DVD Review: Joshua Oppenheimer: Early Works


★★★☆☆

When discovering or revisiting the early output of an admired filmmaker, you always hope that they’ll shed new light on their more familiar films. We long to find rough-hewn progenitors with identifiable threads of narrative, theme, and style that run though and can be observed, maturing into more substantial pieces. In the case of Joshua Oppenheimer, the director shot to international prominence with the blistering and provocative The Act of Killing in 2013, this proves to be precisely what you find and the key point of interest in Second Run DVD’s new collection of 12 of his early works.
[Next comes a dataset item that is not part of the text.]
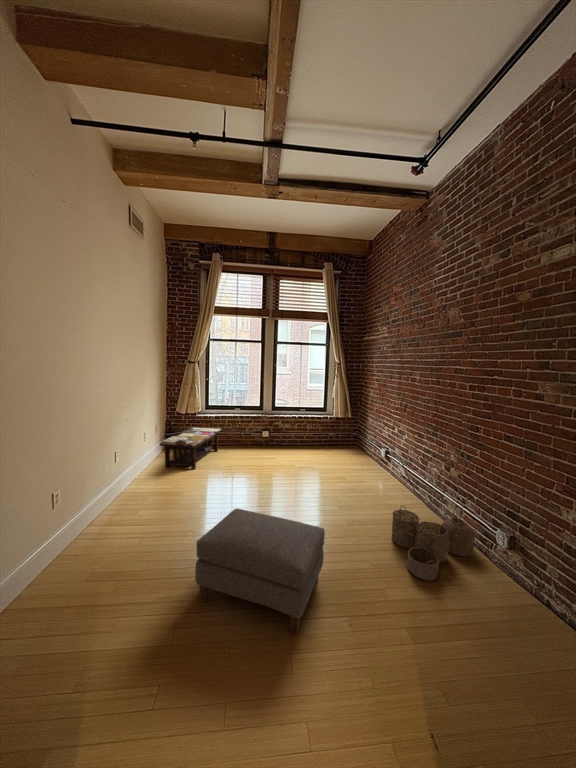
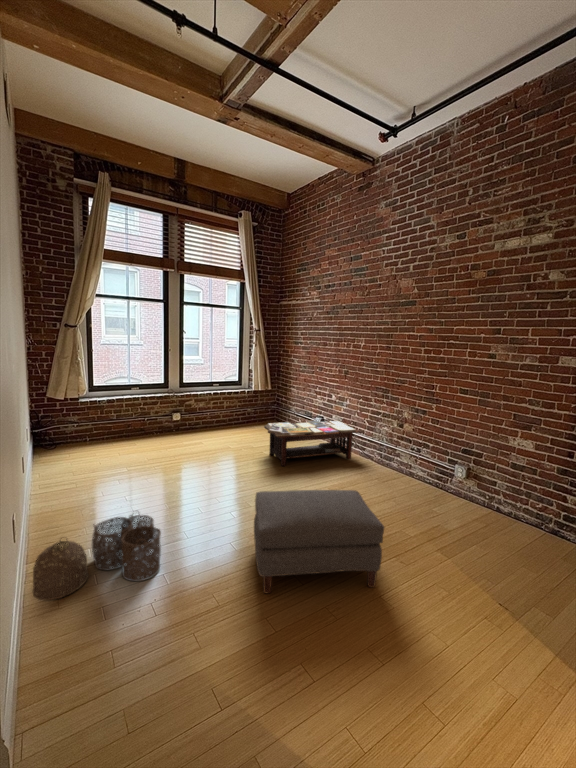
coffee table: present [160,428,222,469] -> present [264,421,358,466]
woven basket: present [392,506,475,581] -> present [33,515,161,600]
It’s not that this selection of films, which range from one-minute camera tests through to mid-length features, aren’t fascinating in and of themselves. However, it’s difficult to extricate them from their context, particularly when they do include undeniable signposts towards The Act of Killing and its companion piece, The Look of Silence. This is most evident in the longest film in the collection, The Globalisation Tapes, but begins back in third film (chronologically), the ten minute short Hugh. Shot in evocative monochrome, it’s the closest Oppenheimer strays to ‘direct cinema’ but this portrait of one man’s sandwich-board crusade against the dangers of homosexuality is a forceful indicator of Oppenheimer’s dispassionate but keenly political lens. The subsequent films in the collection illustrate the director’s experimentation in adapting form to fit function. 
Inspired in a large part by ground-breaking Yugoslav Black Wave director Dušan Makavejev, Oppenheimer used a trio of mid-length films to push at the boundaries of documentary blending fact and fiction with surreal and darkly comic kitsch to address serious subjects. The Challenge of Manufacturing blends his own material with archival footage of industry and science fiction to craft an unsettling account of ‘processing’ to highlight animal cruelty by the food industry. These Places We’ve Learned to Call Home is a similarly esoteric rumination on nationalism with documentary audio of phone calls with American militia soldiers accompanied by brooding, desolate and nightmarish visuals. The Entire History of the Louisiana Purchase adopts mockumentary and revels in low-budget gore and aping traditional documentary stylings to tell a fictionalised story. 
All of these films contain precedents for the more disturbing – and more memorable – elements of The Act of Killing. From giving the subjects enough rope to hang themselves like Hugh, to polychrome horror of the rendition of Born Free through his Makavejev phase. Of the remaining films in the collection there are several throwaway micro-shorts and two films that directly lead into his lauded feature work. Muzak: A Tool of Management is like a dry run for more ambitious work while The Globalisation Tapes sees Oppenheimer hand the camera over to Indonesian palm oil workers to document their own plight (similar to his apparent acquiescence of control in the Act of Killing). One sequence sees them discussing the genocide of the 1960s. One worker asks “If we’re afraid to talk about our own history, what’s the use?” – almost directly pre-empting those later preoccupations.